The Agric Ministry says it is working towards wiping out the importation of onions into the country.
This follows a report by Citi Business News which highlighted the dwindling state of Ghana’s onion industry due to high imports from neighbouring countries.
According to the report, the industry was a bustling one ten years ago.
But today, Ghana is forced to import onions from a number of African countries to feed homes and eateries across the countries.
Speaking to Citi Business News on the matter, Deputy Minister for Food and Agriculture, George Boahen Oduro expressed optimism that the use of improved seedlings under government planting for food and jobs programme will increase the yield of farmers and make them dominate the supply of onions in the market.

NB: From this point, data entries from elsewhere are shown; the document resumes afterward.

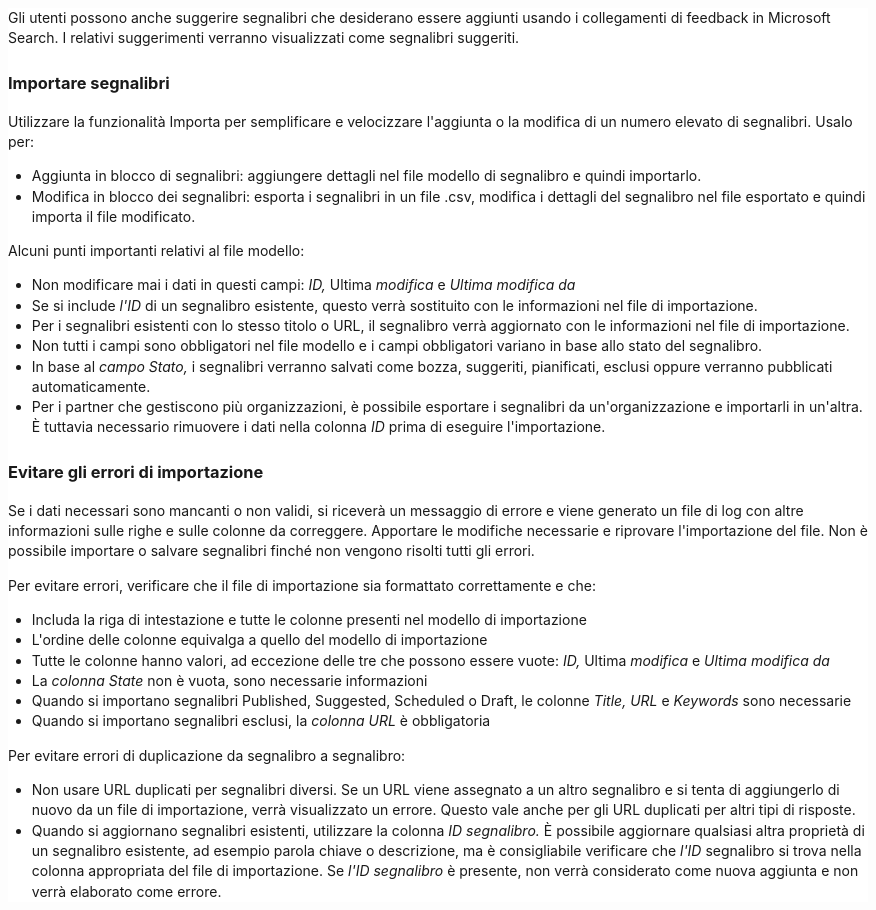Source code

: Gli utenti possono anche suggerire segnalibri che desiderano essere aggiunti usando i collegamenti di feedback in Microsoft Search. I relativi suggerimenti verranno visualizzati come segnalibri suggeriti.

### <a name="import-bookmarks"></a>Importare segnalibri

Utilizzare la funzionalità Importa per semplificare e velocizzare l'aggiunta o la modifica di un numero elevato di segnalibri. Usalo per:

- Aggiunta in blocco di segnalibri: aggiungere dettagli nel file modello di segnalibro e quindi importarlo.
- Modifica in blocco dei segnalibri: esporta i segnalibri in un file .csv, modifica i dettagli del segnalibro nel file esportato e quindi importa il file modificato.

Alcuni punti importanti relativi al file modello:

- Non modificare mai i dati in questi campi: *ID,* Ultima *modifica* e *Ultima modifica da*
- Se si include *l'ID* di un segnalibro esistente, questo verrà sostituito con le informazioni nel file di importazione.
- Per i segnalibri esistenti con lo stesso titolo o URL, il segnalibro verrà aggiornato con le informazioni nel file di importazione.
- Non tutti i campi sono obbligatori nel file modello e i campi obbligatori variano in base allo stato del segnalibro.
- In base al *campo Stato,* i segnalibri verranno salvati come bozza, suggeriti, pianificati, esclusi oppure verranno pubblicati automaticamente.
- Per i partner che gestiscono più organizzazioni, è possibile esportare i segnalibri da un'organizzazione e importarli in un'altra. È tuttavia necessario rimuovere i dati nella colonna *ID* prima di eseguire l'importazione.

### <a name="prevent-import-errors"></a>Evitare gli errori di importazione

Se i dati necessari sono mancanti o non validi, si riceverà un messaggio di errore e viene generato un file di log con altre informazioni sulle righe e sulle colonne da correggere. Apportare le modifiche necessarie e riprovare l'importazione del file. Non è possibile importare o salvare segnalibri finché non vengono risolti tutti gli errori.

Per evitare errori, verificare che il file di importazione sia formattato correttamente e che:

- Includa la riga di intestazione e tutte le colonne presenti nel modello di importazione
- L'ordine delle colonne equivalga a quello del modello di importazione
- Tutte le colonne hanno valori, ad eccezione delle tre che possono essere vuote: *ID,* Ultima *modifica* e *Ultima modifica da*
- La *colonna State* non è vuota, sono necessarie informazioni
- Quando si importano segnalibri Published, Suggested, Scheduled o Draft, le colonne *Title,* *URL* e *Keywords* sono necessarie
- Quando si importano segnalibri esclusi, la *colonna URL* è obbligatoria

Per evitare errori di duplicazione da segnalibro a segnalibro:

- Non usare URL duplicati per segnalibri diversi. Se un URL viene assegnato a un altro segnalibro e si tenta di aggiungerlo di nuovo da un file di importazione, verrà visualizzato un errore. Questo vale anche per gli URL duplicati per altri tipi di risposte.
- Quando si aggiornano segnalibri esistenti, utilizzare la colonna *ID segnalibro.* È possibile aggiornare qualsiasi altra proprietà di un segnalibro esistente, ad esempio parola chiave o descrizione, ma è consigliabile verificare che *l'ID* segnalibro si trova nella colonna appropriata del file di importazione. Se *l'ID segnalibro* è presente, non verrà considerato come nuova aggiunta e non verrà elaborato come errore.
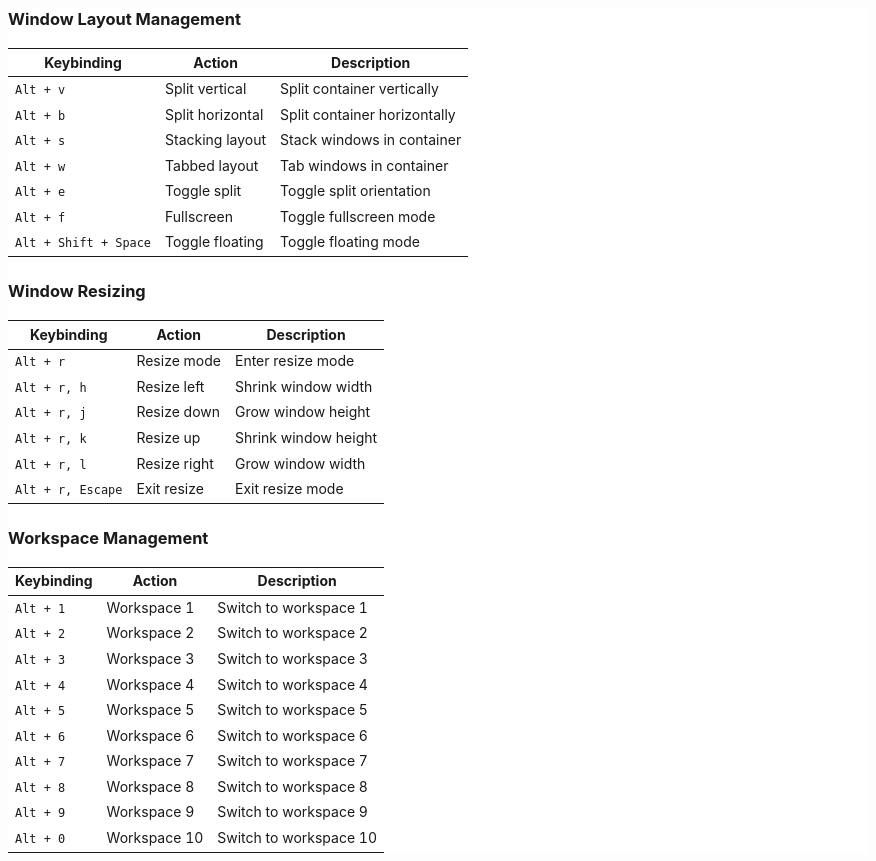 ### Window Layout Management

| Keybinding | Action | Description |
|------------|--------|-------------|
| `Alt + v` | Split vertical | Split container vertically |
| `Alt + b` | Split horizontal | Split container horizontally |
| `Alt + s` | Stacking layout | Stack windows in container |
| `Alt + w` | Tabbed layout | Tab windows in container |
| `Alt + e` | Toggle split | Toggle split orientation |
| `Alt + f` | Fullscreen | Toggle fullscreen mode |
| `Alt + Shift + Space` | Toggle floating | Toggle floating mode |

### Window Resizing

| Keybinding | Action | Description |
|------------|--------|-------------|
| `Alt + r` | Resize mode | Enter resize mode |
| `Alt + r, h` | Resize left | Shrink window width |
| `Alt + r, j` | Resize down | Grow window height |
| `Alt + r, k` | Resize up | Shrink window height |
| `Alt + r, l` | Resize right | Grow window width |
| `Alt + r, Escape` | Exit resize | Exit resize mode |

### Workspace Management

| Keybinding | Action | Description |
|------------|--------|-------------|
| `Alt + 1` | Workspace 1 | Switch to workspace 1 |
| `Alt + 2` | Workspace 2 | Switch to workspace 2 |
| `Alt + 3` | Workspace 3 | Switch to workspace 3 |
| `Alt + 4` | Workspace 4 | Switch to workspace 4 |
| `Alt + 5` | Workspace 5 | Switch to workspace 5 |
| `Alt + 6` | Workspace 6 | Switch to workspace 6 |
| `Alt + 7` | Workspace 7 | Switch to workspace 7 |
| `Alt + 8` | Workspace 8 | Switch to workspace 8 |
| `Alt + 9` | Workspace 9 | Switch to workspace 9 |
| `Alt + 0` | Workspace 10 | Switch to workspace 10 |

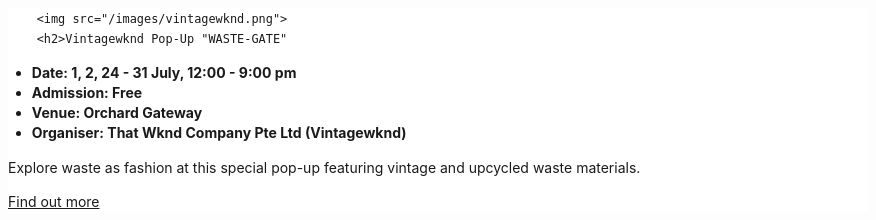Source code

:         <img src="/images/vintagewknd.png">
        <h2>Vintagewknd Pop-Up "WASTE-GATE"
</h2>
      </div>
      <div class="programmes__item__detail">
        <ul>
          <li>
            <strong>
              Date: 1, 2, 24 - 31 July, 12:00 - 9:00 pm</strong>
          </li>
          <li><strong>Admission: Free</strong></li>
          <li><strong>Venue: Orchard Gateway</strong></li>
          <li><strong>Organiser: That Wknd Company Pte Ltd (Vintagewknd)</strong></li>
        </ul>
      </div>
      <div class="programmes__item__body">
        <p>
      Explore waste as fashion at this special pop-up featuring vintage and upcycled waste materials.
      </p></div>
    </div>
    <div class="programmes__item__actions">
      <a href="/vintagewknd-pop-up-waste-gate/" class="button-primary">
        Find out more
      </a>
    </div>
  </div>
		<!-- Circular Tech Subscription Service-->
		  <div class="programmes__item col is-one-third">
    <div class="programmes__item__wrapper">
      <div class="programmes__item__header">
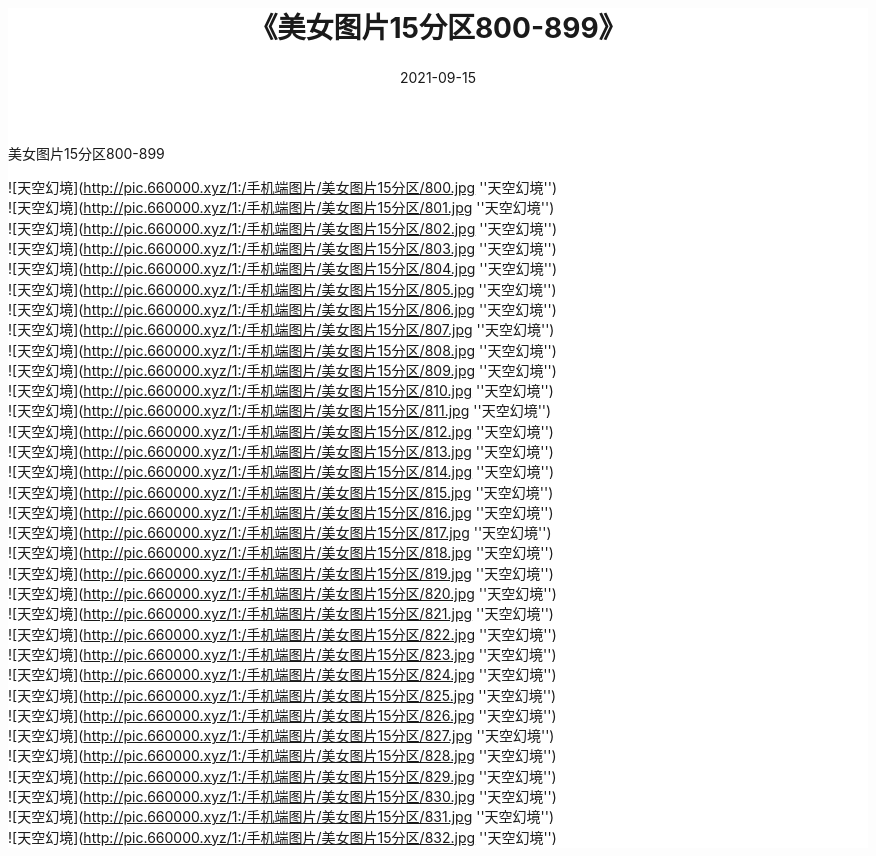﻿---
layout: post
title:  《美女图片15分区800-899》
date:   2021-09-15
img: http://pic.660000.xyz/1:/手机端图片/美女图片15分区/000-8.jpg
categories: [美女, 性感, 泳衣]
---

美女图片15分区800-899


![天空幻境](http://pic.660000.xyz/1:/手机端图片/美女图片15分区/800.jpg ''天空幻境'') <br>
![天空幻境](http://pic.660000.xyz/1:/手机端图片/美女图片15分区/801.jpg ''天空幻境'') <br>
![天空幻境](http://pic.660000.xyz/1:/手机端图片/美女图片15分区/802.jpg ''天空幻境'') <br>
![天空幻境](http://pic.660000.xyz/1:/手机端图片/美女图片15分区/803.jpg ''天空幻境'') <br>
![天空幻境](http://pic.660000.xyz/1:/手机端图片/美女图片15分区/804.jpg ''天空幻境'') <br>
![天空幻境](http://pic.660000.xyz/1:/手机端图片/美女图片15分区/805.jpg ''天空幻境'') <br>
![天空幻境](http://pic.660000.xyz/1:/手机端图片/美女图片15分区/806.jpg ''天空幻境'') <br>
![天空幻境](http://pic.660000.xyz/1:/手机端图片/美女图片15分区/807.jpg ''天空幻境'') <br>
![天空幻境](http://pic.660000.xyz/1:/手机端图片/美女图片15分区/808.jpg ''天空幻境'') <br>
![天空幻境](http://pic.660000.xyz/1:/手机端图片/美女图片15分区/809.jpg ''天空幻境'') <br>
![天空幻境](http://pic.660000.xyz/1:/手机端图片/美女图片15分区/810.jpg ''天空幻境'') <br>
![天空幻境](http://pic.660000.xyz/1:/手机端图片/美女图片15分区/811.jpg ''天空幻境'') <br>
![天空幻境](http://pic.660000.xyz/1:/手机端图片/美女图片15分区/812.jpg ''天空幻境'') <br>
![天空幻境](http://pic.660000.xyz/1:/手机端图片/美女图片15分区/813.jpg ''天空幻境'') <br>
![天空幻境](http://pic.660000.xyz/1:/手机端图片/美女图片15分区/814.jpg ''天空幻境'') <br>
![天空幻境](http://pic.660000.xyz/1:/手机端图片/美女图片15分区/815.jpg ''天空幻境'') <br>
![天空幻境](http://pic.660000.xyz/1:/手机端图片/美女图片15分区/816.jpg ''天空幻境'') <br>
![天空幻境](http://pic.660000.xyz/1:/手机端图片/美女图片15分区/817.jpg ''天空幻境'') <br>
![天空幻境](http://pic.660000.xyz/1:/手机端图片/美女图片15分区/818.jpg ''天空幻境'') <br>
![天空幻境](http://pic.660000.xyz/1:/手机端图片/美女图片15分区/819.jpg ''天空幻境'') <br>
![天空幻境](http://pic.660000.xyz/1:/手机端图片/美女图片15分区/820.jpg ''天空幻境'') <br>
![天空幻境](http://pic.660000.xyz/1:/手机端图片/美女图片15分区/821.jpg ''天空幻境'') <br>
![天空幻境](http://pic.660000.xyz/1:/手机端图片/美女图片15分区/822.jpg ''天空幻境'') <br>
![天空幻境](http://pic.660000.xyz/1:/手机端图片/美女图片15分区/823.jpg ''天空幻境'') <br>
![天空幻境](http://pic.660000.xyz/1:/手机端图片/美女图片15分区/824.jpg ''天空幻境'') <br>
![天空幻境](http://pic.660000.xyz/1:/手机端图片/美女图片15分区/825.jpg ''天空幻境'') <br>
![天空幻境](http://pic.660000.xyz/1:/手机端图片/美女图片15分区/826.jpg ''天空幻境'') <br>
![天空幻境](http://pic.660000.xyz/1:/手机端图片/美女图片15分区/827.jpg ''天空幻境'') <br>
![天空幻境](http://pic.660000.xyz/1:/手机端图片/美女图片15分区/828.jpg ''天空幻境'') <br>
![天空幻境](http://pic.660000.xyz/1:/手机端图片/美女图片15分区/829.jpg ''天空幻境'') <br>
![天空幻境](http://pic.660000.xyz/1:/手机端图片/美女图片15分区/830.jpg ''天空幻境'') <br>
![天空幻境](http://pic.660000.xyz/1:/手机端图片/美女图片15分区/831.jpg ''天空幻境'') <br>
![天空幻境](http://pic.660000.xyz/1:/手机端图片/美女图片15分区/832.jpg ''天空幻境'') <br>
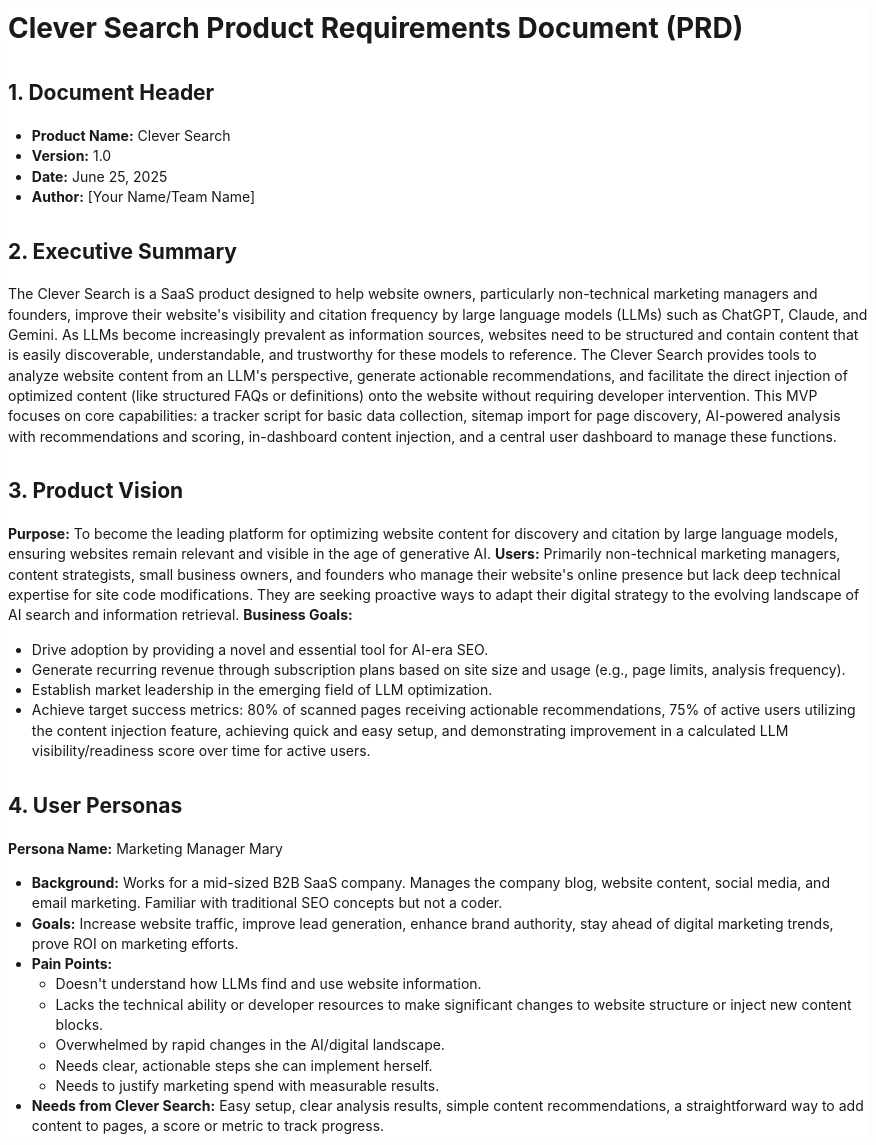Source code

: # Clever Search Product Requirements Document (PRD)

## 1. Document Header
*   **Product Name:** Clever Search
*   **Version:** 1.0
*   **Date:** June 25, 2025
*   **Author:** [Your Name/Team Name]

## 2. Executive Summary

The Clever Search is a SaaS product designed to help website owners, particularly non-technical marketing managers and founders, improve their website's visibility and citation frequency by large language models (LLMs) such as ChatGPT, Claude, and Gemini. As LLMs become increasingly prevalent as information sources, websites need to be structured and contain content that is easily discoverable, understandable, and trustworthy for these models to reference. The Clever Search provides tools to analyze website content from an LLM's perspective, generate actionable recommendations, and facilitate the direct injection of optimized content (like structured FAQs or definitions) onto the website without requiring developer intervention. This MVP focuses on core capabilities: a tracker script for basic data collection, sitemap import for page discovery, AI-powered analysis with recommendations and scoring, in-dashboard content injection, and a central user dashboard to manage these functions.

## 3. Product Vision

**Purpose:** To become the leading platform for optimizing website content for discovery and citation by large language models, ensuring websites remain relevant and visible in the age of generative AI.
**Users:** Primarily non-technical marketing managers, content strategists, small business owners, and founders who manage their website's online presence but lack deep technical expertise for site code modifications. They are seeking proactive ways to adapt their digital strategy to the evolving landscape of AI search and information retrieval.
**Business Goals:**
*   Drive adoption by providing a novel and essential tool for AI-era SEO.
*   Generate recurring revenue through subscription plans based on site size and usage (e.g., page limits, analysis frequency).
*   Establish market leadership in the emerging field of LLM optimization.
*   Achieve target success metrics: 80% of scanned pages receiving actionable recommendations, 75% of active users utilizing the content injection feature, achieving quick and easy setup, and demonstrating improvement in a calculated LLM visibility/readiness score over time for active users.

## 4. User Personas

**Persona Name:** Marketing Manager Mary
*   **Background:** Works for a mid-sized B2B SaaS company. Manages the company blog, website content, social media, and email marketing. Familiar with traditional SEO concepts but not a coder.
*   **Goals:** Increase website traffic, improve lead generation, enhance brand authority, stay ahead of digital marketing trends, prove ROI on marketing efforts.
*   **Pain Points:**
    *   Doesn't understand how LLMs find and use website information.
    *   Lacks the technical ability or developer resources to make significant changes to website structure or inject new content blocks.
    *   Overwhelmed by rapid changes in the AI/digital landscape.
    *   Needs clear, actionable steps she can implement herself.
    *   Needs to justify marketing spend with measurable results.
*   **Needs from Clever Search:** Easy setup, clear analysis results, simple content recommendations, a straightforward way to add content to pages, a score or metric to track progress.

“Our farmers here in Ghana, don’t use improved seeds and that is why under the planting for foods and jobs we are introducing improved seeds so that the yields will go up”.
“These are the bottlenecks we have realized and are working on, so I’m sure by the next year or two, things will change if we are able to match up the yields which we get to that of other countries, then the issue of importation will stop, we have just introduced improved seeds and we will continue with it next year.”
He added that farmers in the country have already begun to reap higher yields following the use of improved seedlings.
“Now it is becoming clear farmers who are harvesting in the southern part of the country have higher yields. I visited a place and a rice farmer who previously got 150 bags, this year he got 310, so clearly, the use of improved seeds is working”.
Mr Oduro further stated that the issue of inadequate supply of onions by farmers locally will be a thing of the past.
“It’s a demand and supply issue if you do one acre and you get 2 bags and now if you do one ache and you get 10 obviously the price will come down but you will get more money so farmers can match the price of imported ones.”